Is hacking always immoral?
Being a hacker is not immoral; it's what you do with your skill that differentiates you from the "evil hacker".
Recently, two teenagers were tried for hacking the Pakistan Supreme Court’s website.
Geo News reported that the hackers demanded the immediate release of detained Pakistani neuroscientist Dr Aafia Siddiqui.
This raises the question: is hacking morally wrong?
The old-school concept of hacking was taking something and making it do something it was not intended for. A perfect example of this is how a group of hackers managed to unlock Apple’s iPhone which, even after four years of its launch in the US, is still not officially meant to work outside a handful of countries, but hackers have bypassed this official clause. To me, this clause is analogous to walking into a clothing store and being told by the manager that I am not allowed to buy a particular brand because I live in Pakistan! Fortunately, these hackers were later given support by the US government, who legalised their hack last July.
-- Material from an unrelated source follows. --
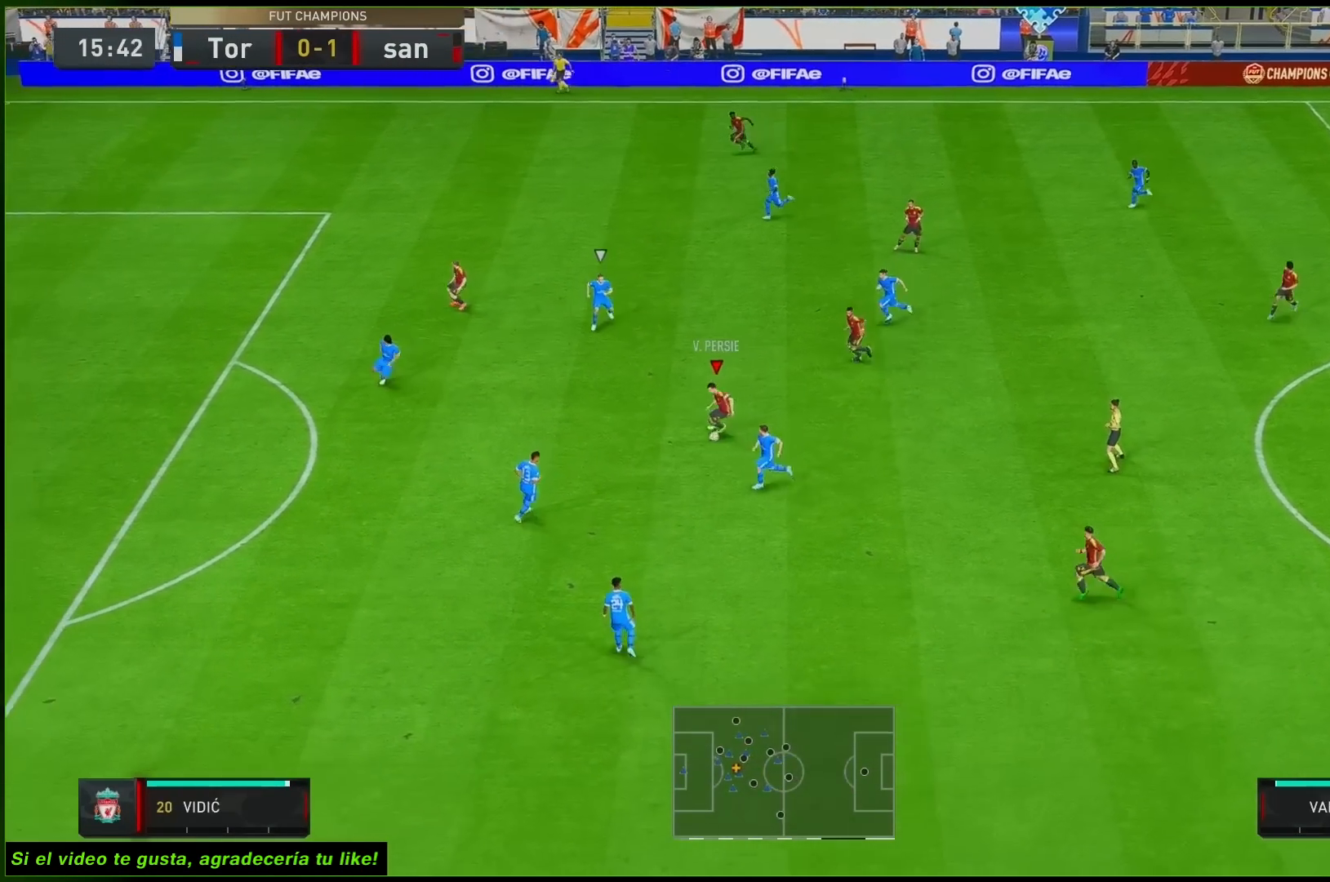
{"dt_ms": 500, "buttons": ["R2"], "left_stick": "down-left", "right_stick": "center", "button_events": [[33, "R2", "down"]]}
Over the years, hacking has taken a turn for the worse with organised cybercrime on the rise. Hackers install a Trojan Horse virus or Bot on as many computers as possible to hijack the machines, relay spam, or steal personal data and/or electronic money. Needless to say, this type of hacking is a serious offense from a legal standpoint and morally wrong on many levels. When you hack into a website in protest – it is no different from the protests we have on the streets in Pakistan where houses and buses are indiscriminately burnt down and property is vandalised. If an individual decides to burn down their own vehicle in protest, ie hacks their own website, it may still be considered morally acceptable, albeit probably wouldn’t be very effective – unless of course you are Mark Zuckerberg!
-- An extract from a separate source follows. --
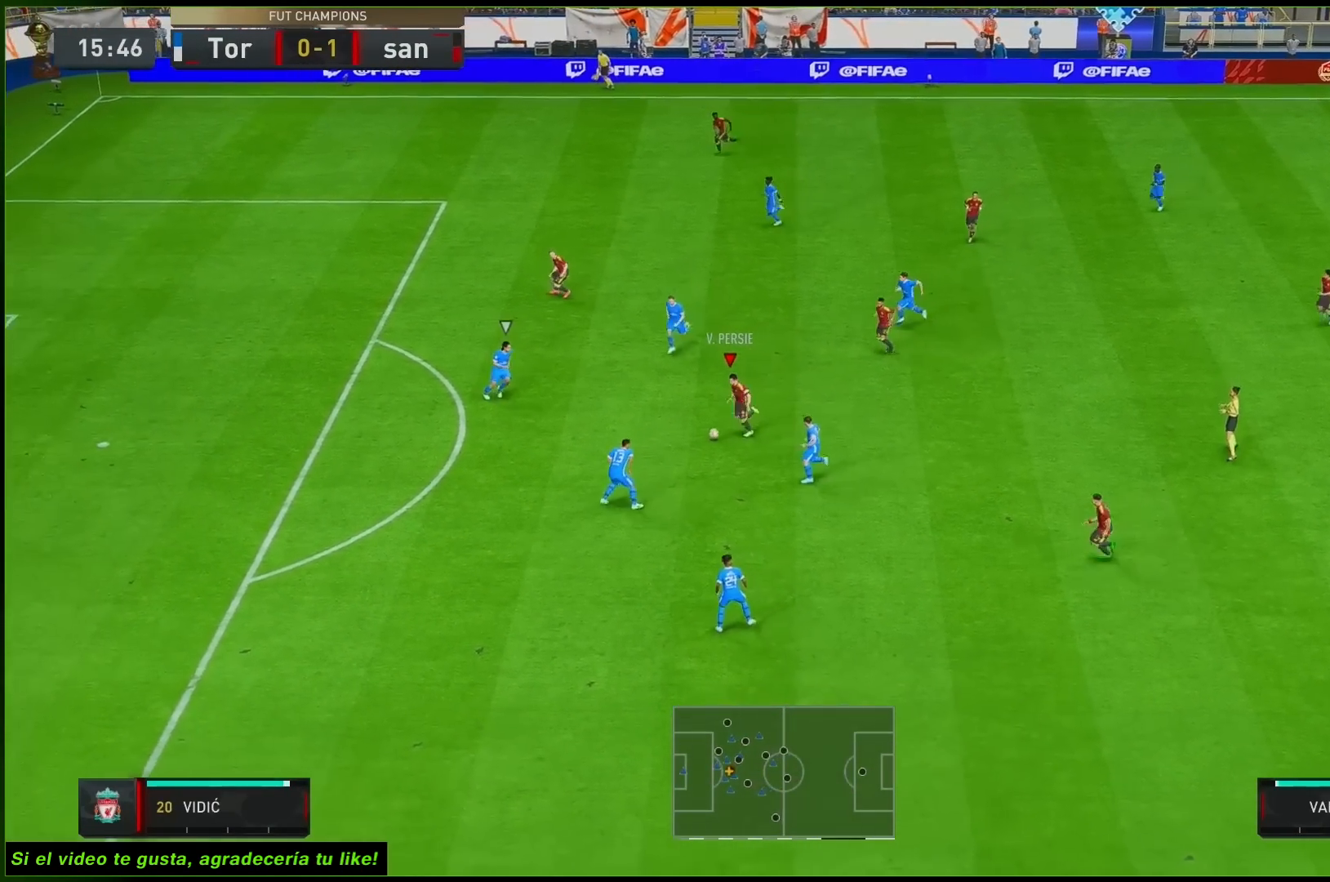
{"dt_ms": 500, "buttons": ["R2"], "left_stick": "left", "right_stick": "center", "button_events": []}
Teenagers may often feel that hacking is their way of being heard – many idolise Julian Assange, the notorious internet activist. Just to clarify, Assange is a former hacker who carries the hacker mentality into Wikileaks but Wikileaks itself is not a product of hacking.
Black hats and white hats
Having the knowledge for hacking on its own is not immoral but it’s what you do with that knowledge that differentiates a ‘black hat’ hacker from a ‘white hat’ hacker. As Peter Parker’s uncle profoundly said, “With great power comes great responsibility!” In a sense, being a hacker is kind of like being a locksmith. You could use your skill to unlock doors and steal things. Or you could use your knowledge to make better locks which makes it more difficult for others to steal things.
History has shown that restricting knowledge has never been a working solution. Internet penetration in Pakistan is only a little over 10 per cent but with 62 per cent of Pakistanis under the age of 25 – we are amongst the top 10 fastest internet growth rate nations in the world. And In a world increasingly defined by global markets, connected consumers and volumes of digital information – doing the right thing, even when wearing the invisibility cloak of the internet, is the kind of integrity that we need to instill in the children that will inherit the nation tomorrow.